Burma: Forgotten and locked in the shadow of the past
Nearly 20 years ago, Burma, the hermit of south-east Asia, and under military rule since 1962, almost experienced a revolution.
The student uprising of August 1988 vented the fury and frustration of a people whose future, so promising at the time of independence from Britain, had turned into a nightmare of tyranny, stagnation and whimsical socialism dictated by the military dictator Ne Win.
One year before the far more celebrated act of Chinese popular defiance at Tiananmen Square, Burma's "8/8/88" uprising was violently suppressed with the loss of thousands of lives.
But despite the brutality of the army's assaults - aided by the fact that, unlike China, Burma was essentially off the map for the West, and most of the killings went unrecorded by the foreign media - the Burmese people emerged victorious.

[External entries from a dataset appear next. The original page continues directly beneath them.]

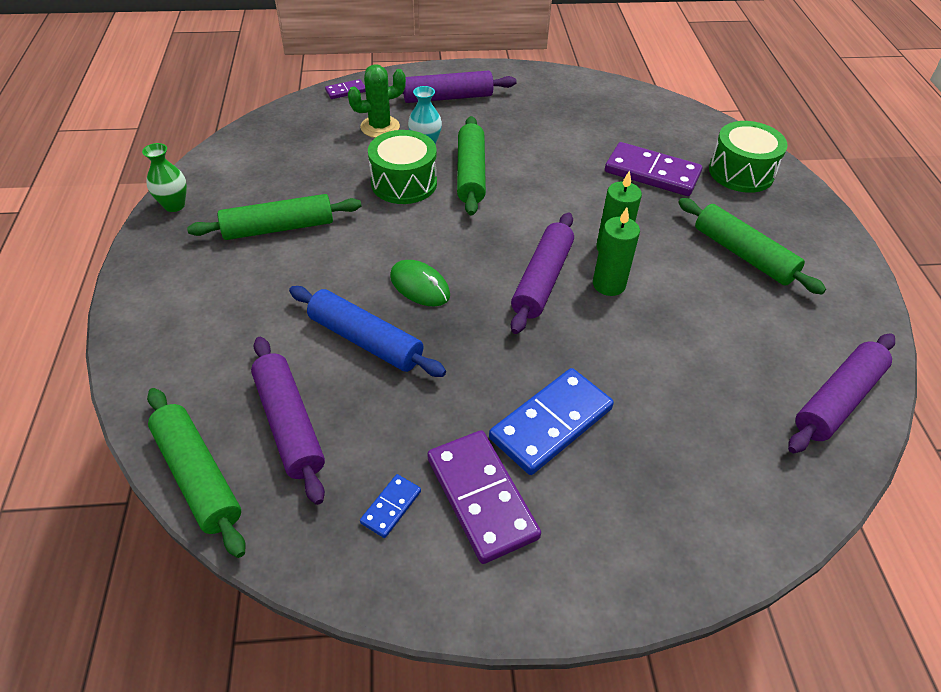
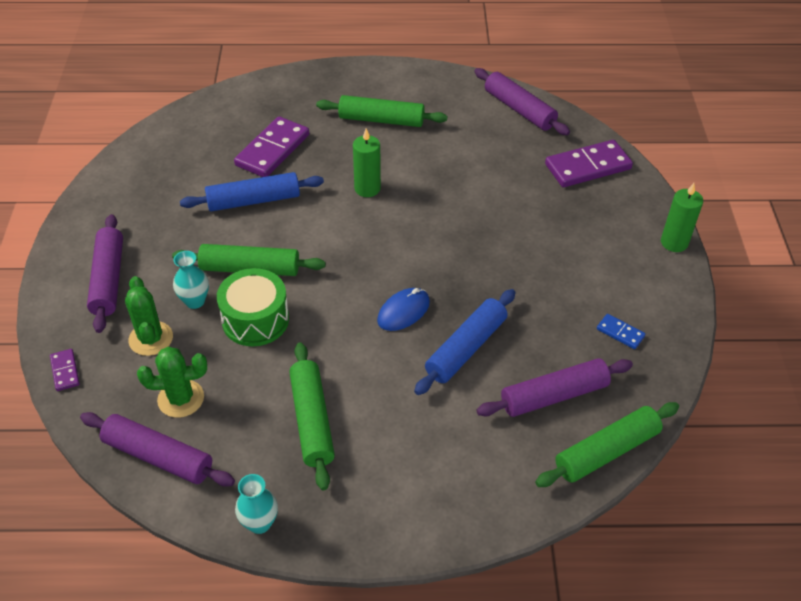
camera: 85 degrees left, 0 degrees up
green vase [142,143,187,212] -> turquoise vase [235,474,278,534]
green mouse [390,260,450,307] -> blue mouse [377,288,430,331]
purple domino [427,430,541,564] -> purple domino moved to [545,140,633,187]
blue domino [489,368,614,475] -> none
purple rolling pin [511,212,574,334] -> purple rolling pin moved to [80,412,235,487]
green candle [593,207,640,296] -> green candle moved to [661,183,703,252]
green rolling pin [678,198,826,294] -> green rolling pin turned 45 degrees clockwise [316,95,447,127]
green drum [709,121,788,193] -> none
none -> green cactus [137,347,207,418]
none -> blue rolling pin [180,172,324,211]

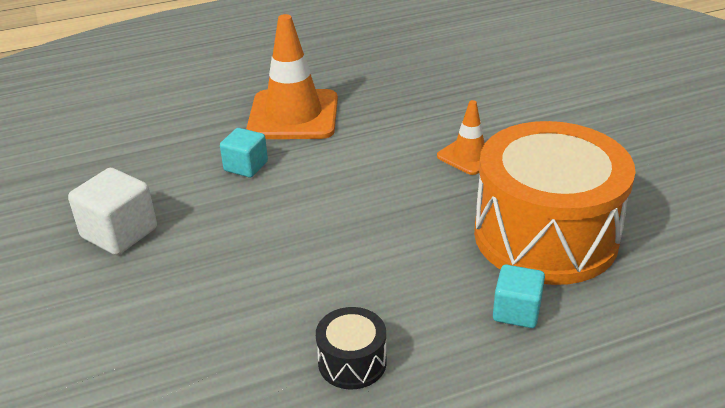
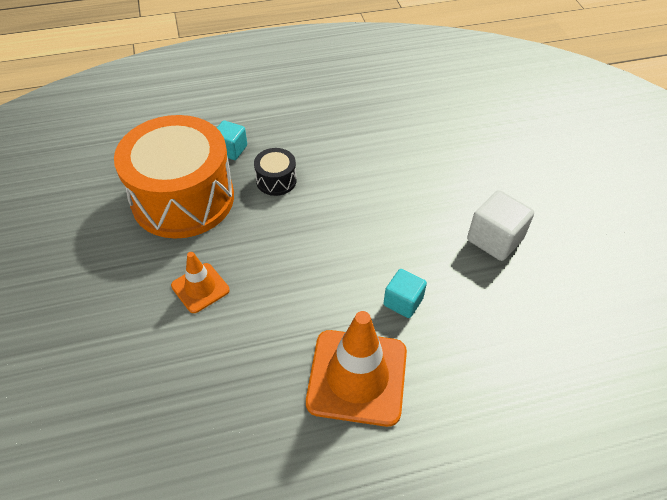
camera: 175 degrees left, 15 degrees up
black drum [316,307,387,389] -> black drum moved to [254,148,297,196]

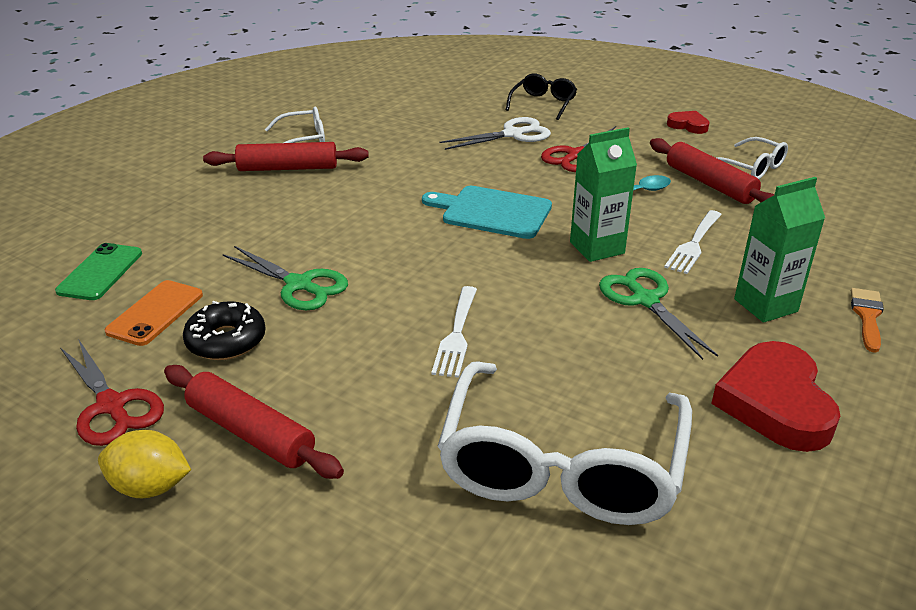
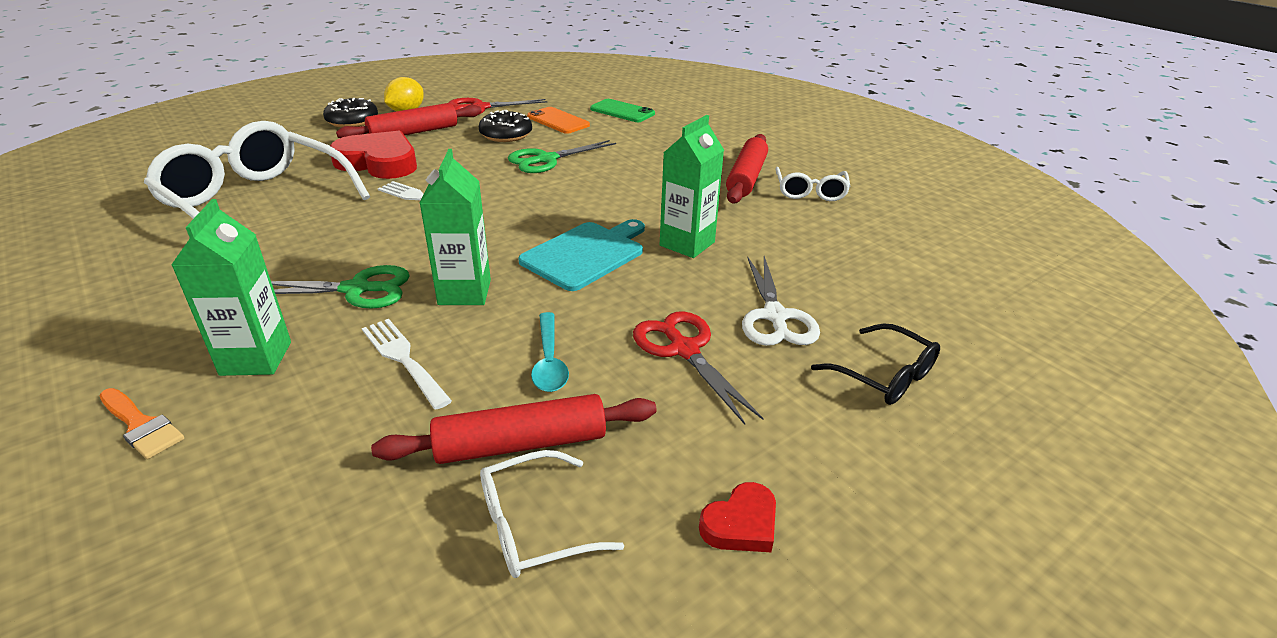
camera: 110 degrees right, 0 degrees up
red heart [711,341,840,452] -> red heart moved to [330,131,417,179]
none -> black donut [323,98,378,128]
none -> green carton [660,115,724,258]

Ne Win went into retirement. A new set of generals took his place, calling themselves SLROC, the State Law and Order Restoration Council, but in acknowledgment of the justice of the people's demands they conceded general elections.
That was one triumph. The other was that, in the cauldron of the uprising, Burma had found a leader. Aung San Suu Kyi, the only daughter of the hero of Burma's struggles against Japanese and British colonialism, was in Rangoon by chance in the summer of 1988. She lived with her family in Oxford, but had returned to the parental home to look after her seriously ill mother.
Living abroad throughout her adult life, Suu Kyi's involvement in Burmese affairs had until that point been very limited. But caught up in the drama of the uprising, she grasped the need of the moment and became the figurehead of the regime's opponents. And yet she was far more than a figurehead: bringing her knowledge and experience of democracy, from India to Britain, she gave the rebels a degree of political maturity that they would have lacked without her.
The fruit of the uprising was the general election, held in 1990. Astonishingly it was relatively free and fair, and Suu Kyi's party, the National League for Democracy won a landslide victory. But despite that mandate and the momentum for radical change that it represented, the process was already curdling, the generals were busy hauling down the shutters. Suu Kyi, her potency as a leader recognised by the generals, was locked up in her home before the nation went to the polls. She remained there in the glow of victory - and then the junta refused to recognise the result.
That was 17 years ago, and Burma has been living in the deep shadow of those events ever since. The ruling junta have consolidated their power: by keeping Suu Kyi locked away (she has been given her freedom several times since, but every time she proves to be as popular as ever, she is isolated again); by handing out ferocious jail sentences to her supporters and anyone else who defies the regime; and by conducting unending, brutal wars against the ethnic minorities on the country's borders. Burma's wealth of resources have encouraged companies such as Total, the French oil giant, to do deals with the regime.
Suu Kyi remains locked in her home, more isolated than ever. And the spasmodic, mostly symobolic pressure from the West has yet to precipitate anything in the way of democratic reform.